Unconventional transport in Pt/TbInO3 heterostructures
With the epitaxial stabilization of TbInO3 thin films, we are poised to measure non-local transport in these materials. As shown in Fig. 4a, we construct devices with a measurement geometry that has been used to demonstrate magnon spin transport in insulating ferromagnets, such as yttrium iron garnet38, and more recently antiferromagnets39. This setup allows for the detection of voltages generated from charge-spin interactions between the platinum layers and the TbInO3 film, namely the spin Hall effect (injector to film) and inverse spin Hall effect (film to detector). In addition, by tracking the detector voltage readout at both positive (\({V}_{\det }^{+}\)) and negative (\({V}_{\det }^{-}\)) injection currents, the signal can be separated into a symmetric term (\({V}_{{{{\rm{det,sym}}}}}={V}_{\det }^{+}-{V}_{\det }^{-}\)) that excludes heat-related effects but preserves direct transport, such as magnon transport, and an asymmetric term (\({V}_{{{{\rm{det,asym}}}}}={V}_{\det }^{+}+{V}_{\det }^{-}\)) that includes heat-related effects, such as spin Seebeck effect39,40. While TbInO3 lacks the ordered moment to form magnons, exotic carrier physics was revealed by THz conductivity in bulk TbInO3 crystals18. Interestingly, this phenomena persists at temperatures well above the Curie–Weiss temperature, which traditionally defines the spin liquid regime. We thus probe the non-local transport of the TbInO3 samples to determine whether these carriers can be manipulated electrically.
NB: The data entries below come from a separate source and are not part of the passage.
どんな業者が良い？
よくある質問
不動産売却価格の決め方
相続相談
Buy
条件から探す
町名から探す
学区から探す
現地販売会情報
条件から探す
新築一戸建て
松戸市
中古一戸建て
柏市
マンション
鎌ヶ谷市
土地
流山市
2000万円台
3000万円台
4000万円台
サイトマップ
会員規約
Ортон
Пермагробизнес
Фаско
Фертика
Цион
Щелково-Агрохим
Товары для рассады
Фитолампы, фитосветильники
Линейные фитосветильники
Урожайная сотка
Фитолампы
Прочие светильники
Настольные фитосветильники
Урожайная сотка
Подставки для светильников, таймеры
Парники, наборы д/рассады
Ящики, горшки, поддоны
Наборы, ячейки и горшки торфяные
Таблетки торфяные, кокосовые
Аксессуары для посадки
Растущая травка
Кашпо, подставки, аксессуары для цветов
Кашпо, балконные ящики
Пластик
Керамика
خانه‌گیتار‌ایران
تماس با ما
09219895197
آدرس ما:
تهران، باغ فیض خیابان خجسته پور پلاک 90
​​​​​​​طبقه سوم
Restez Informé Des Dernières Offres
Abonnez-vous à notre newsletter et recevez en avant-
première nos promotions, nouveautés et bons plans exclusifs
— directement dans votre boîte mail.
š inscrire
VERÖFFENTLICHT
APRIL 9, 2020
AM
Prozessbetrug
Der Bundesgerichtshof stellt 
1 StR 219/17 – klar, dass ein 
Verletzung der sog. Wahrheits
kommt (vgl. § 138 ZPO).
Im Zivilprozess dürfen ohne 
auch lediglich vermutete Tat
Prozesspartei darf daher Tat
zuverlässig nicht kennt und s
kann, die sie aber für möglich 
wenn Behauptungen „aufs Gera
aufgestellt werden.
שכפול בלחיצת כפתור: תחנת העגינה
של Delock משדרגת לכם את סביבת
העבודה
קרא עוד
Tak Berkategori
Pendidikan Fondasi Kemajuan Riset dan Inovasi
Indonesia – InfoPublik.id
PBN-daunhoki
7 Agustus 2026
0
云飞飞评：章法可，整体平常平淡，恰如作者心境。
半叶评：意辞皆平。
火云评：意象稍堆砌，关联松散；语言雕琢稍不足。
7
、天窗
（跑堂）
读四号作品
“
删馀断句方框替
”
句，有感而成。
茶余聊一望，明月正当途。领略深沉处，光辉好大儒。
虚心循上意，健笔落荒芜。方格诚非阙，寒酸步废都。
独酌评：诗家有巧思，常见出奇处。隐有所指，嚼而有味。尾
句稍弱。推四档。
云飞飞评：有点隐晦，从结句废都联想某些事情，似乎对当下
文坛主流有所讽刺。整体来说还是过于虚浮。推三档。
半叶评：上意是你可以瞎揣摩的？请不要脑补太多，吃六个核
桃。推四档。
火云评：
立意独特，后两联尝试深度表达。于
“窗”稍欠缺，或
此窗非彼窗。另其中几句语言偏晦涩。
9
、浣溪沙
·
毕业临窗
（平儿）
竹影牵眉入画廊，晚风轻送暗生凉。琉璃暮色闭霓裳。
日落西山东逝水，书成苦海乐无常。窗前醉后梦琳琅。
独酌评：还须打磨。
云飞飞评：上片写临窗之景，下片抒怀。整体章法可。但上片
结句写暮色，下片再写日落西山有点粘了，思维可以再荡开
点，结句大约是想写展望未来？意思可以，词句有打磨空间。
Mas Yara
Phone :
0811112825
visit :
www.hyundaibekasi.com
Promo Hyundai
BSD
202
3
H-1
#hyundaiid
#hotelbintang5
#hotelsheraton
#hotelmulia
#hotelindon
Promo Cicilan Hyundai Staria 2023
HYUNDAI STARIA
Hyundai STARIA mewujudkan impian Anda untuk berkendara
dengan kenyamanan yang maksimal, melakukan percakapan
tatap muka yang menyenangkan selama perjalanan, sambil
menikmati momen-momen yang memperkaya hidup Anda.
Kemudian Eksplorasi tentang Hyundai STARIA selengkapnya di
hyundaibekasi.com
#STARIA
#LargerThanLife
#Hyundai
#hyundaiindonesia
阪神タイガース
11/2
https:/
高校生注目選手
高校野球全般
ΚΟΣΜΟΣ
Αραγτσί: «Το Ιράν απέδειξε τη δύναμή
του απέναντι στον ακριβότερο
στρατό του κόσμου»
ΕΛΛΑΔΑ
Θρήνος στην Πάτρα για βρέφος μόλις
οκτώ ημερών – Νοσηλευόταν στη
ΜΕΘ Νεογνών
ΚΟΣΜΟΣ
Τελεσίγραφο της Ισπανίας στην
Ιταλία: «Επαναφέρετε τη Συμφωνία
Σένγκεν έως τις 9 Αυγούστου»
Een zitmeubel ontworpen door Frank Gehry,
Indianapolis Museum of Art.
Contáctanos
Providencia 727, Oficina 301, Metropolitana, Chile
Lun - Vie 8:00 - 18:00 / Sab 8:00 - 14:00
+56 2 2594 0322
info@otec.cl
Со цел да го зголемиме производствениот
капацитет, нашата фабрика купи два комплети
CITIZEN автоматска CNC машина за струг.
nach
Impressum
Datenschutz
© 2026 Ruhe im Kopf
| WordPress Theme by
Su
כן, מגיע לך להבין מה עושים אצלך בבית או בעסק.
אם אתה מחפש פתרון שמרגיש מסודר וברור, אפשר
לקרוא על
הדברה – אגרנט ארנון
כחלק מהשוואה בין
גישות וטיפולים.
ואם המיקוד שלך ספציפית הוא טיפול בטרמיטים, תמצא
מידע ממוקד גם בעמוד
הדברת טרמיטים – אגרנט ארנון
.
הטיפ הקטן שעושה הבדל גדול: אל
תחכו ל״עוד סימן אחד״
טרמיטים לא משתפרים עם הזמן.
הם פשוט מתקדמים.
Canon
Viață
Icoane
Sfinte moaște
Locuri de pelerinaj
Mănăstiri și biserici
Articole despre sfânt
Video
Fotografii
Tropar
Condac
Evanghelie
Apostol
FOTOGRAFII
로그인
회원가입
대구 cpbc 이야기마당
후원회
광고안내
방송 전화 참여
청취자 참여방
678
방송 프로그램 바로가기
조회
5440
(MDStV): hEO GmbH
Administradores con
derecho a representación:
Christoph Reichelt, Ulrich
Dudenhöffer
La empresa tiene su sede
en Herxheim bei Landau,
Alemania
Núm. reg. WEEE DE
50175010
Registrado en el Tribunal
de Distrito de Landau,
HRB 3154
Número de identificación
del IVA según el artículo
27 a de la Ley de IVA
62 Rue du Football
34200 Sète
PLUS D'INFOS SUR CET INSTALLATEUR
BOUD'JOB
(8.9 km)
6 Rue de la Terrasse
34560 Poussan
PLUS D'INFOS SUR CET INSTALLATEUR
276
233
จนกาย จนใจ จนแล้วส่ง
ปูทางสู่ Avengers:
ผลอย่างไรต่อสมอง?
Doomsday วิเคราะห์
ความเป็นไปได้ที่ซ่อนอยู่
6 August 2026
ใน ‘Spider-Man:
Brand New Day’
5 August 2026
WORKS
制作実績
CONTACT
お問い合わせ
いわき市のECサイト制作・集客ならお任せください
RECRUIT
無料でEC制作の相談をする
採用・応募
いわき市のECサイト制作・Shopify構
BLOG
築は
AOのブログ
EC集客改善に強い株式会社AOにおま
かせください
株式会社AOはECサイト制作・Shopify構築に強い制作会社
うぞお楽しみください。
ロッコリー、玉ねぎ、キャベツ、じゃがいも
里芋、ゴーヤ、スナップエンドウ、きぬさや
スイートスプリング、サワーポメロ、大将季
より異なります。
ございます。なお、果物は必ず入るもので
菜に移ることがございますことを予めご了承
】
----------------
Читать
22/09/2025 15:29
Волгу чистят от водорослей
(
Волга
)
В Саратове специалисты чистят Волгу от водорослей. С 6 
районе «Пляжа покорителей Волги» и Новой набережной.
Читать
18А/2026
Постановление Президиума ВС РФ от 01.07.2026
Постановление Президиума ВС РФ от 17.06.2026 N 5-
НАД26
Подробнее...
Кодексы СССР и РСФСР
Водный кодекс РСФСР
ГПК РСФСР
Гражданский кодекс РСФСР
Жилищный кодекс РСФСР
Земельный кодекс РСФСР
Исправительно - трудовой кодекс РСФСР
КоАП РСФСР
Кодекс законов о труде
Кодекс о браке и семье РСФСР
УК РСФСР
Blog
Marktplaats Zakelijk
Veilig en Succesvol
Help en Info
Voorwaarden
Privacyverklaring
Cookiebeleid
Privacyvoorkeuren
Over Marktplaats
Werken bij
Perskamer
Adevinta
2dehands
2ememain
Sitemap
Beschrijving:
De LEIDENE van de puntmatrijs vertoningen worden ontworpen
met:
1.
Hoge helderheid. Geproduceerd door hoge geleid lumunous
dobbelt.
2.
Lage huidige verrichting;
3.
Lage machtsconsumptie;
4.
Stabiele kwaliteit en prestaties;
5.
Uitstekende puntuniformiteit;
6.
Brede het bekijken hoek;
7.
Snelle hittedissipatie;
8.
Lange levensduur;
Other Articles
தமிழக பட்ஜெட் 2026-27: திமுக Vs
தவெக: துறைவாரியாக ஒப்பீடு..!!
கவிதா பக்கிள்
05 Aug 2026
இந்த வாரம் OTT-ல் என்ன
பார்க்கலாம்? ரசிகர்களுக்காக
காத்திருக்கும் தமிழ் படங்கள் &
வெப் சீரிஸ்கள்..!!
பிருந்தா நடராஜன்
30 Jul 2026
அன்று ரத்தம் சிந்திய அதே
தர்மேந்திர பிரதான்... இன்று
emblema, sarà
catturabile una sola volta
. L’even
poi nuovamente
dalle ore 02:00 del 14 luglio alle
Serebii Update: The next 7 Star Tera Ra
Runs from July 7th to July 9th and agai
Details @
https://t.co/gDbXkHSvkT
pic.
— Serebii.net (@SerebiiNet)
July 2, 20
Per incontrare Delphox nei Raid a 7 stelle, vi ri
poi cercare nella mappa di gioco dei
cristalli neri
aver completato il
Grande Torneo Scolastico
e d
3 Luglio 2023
Figure 4b shows Iinj–Vdet,sym curves collected at temperatures between 200 K and 400 K from a device with a channel separation of 400 nm. The response grows above room temperature, indicating the apparent activation of a high-temperature transport mechanism. This signal can have a few different contributions, each with different current dependencies: a spin Hall effect contribution, which scales linearly with I (V ∝ I), and thermal contributions due to Joule heating, which scale quadratically with I (V ∝ I2). We perform fits of the form V = R1I + R2I2 to extract coefficients corresponding to linear and quadratic components of the signal. These fits are plotted as solid lines in Fig. 4b, and the temperature dependence of the R1 coefficients is shown in Fig. 4c. We see the onset of this linear scaling coefficient above 300 K, potentially indicative of high-temperature spin transport in the TbInO3 film. No magnetic field dependence (in-plane or out-of-plane) was observed at any temperature using field sweeps up to 9 T (Supplementary Fig. S13). A control measurement was conducted by applying voltage across the detector and injector to measure DC current across the spacing shown in Supplementary Fig. S14. A temperature-dependent cross current was observed, with a negligibly small magnitude and a cross resistance exceeding 1 GΩ.
Fig. 4: Non-local transport signatures in TbInO3 devices.
a Schematic of the device, consisting of parallel platinum strips on a TbInO3 film. b Symmetric voltage signal measured as a function of injector current amplitude at temperatures ranging from 200 K to 400 K. Solid lines represent quadratic fits of the form V = R1I + R2I2. Error bars show the standard deviation of four measurements. c Linear fit coefficient R1 versus temperature for devices with spacing values d = 400, 600, and 800 nm. Error bars represent the least squares standard deviation fit error.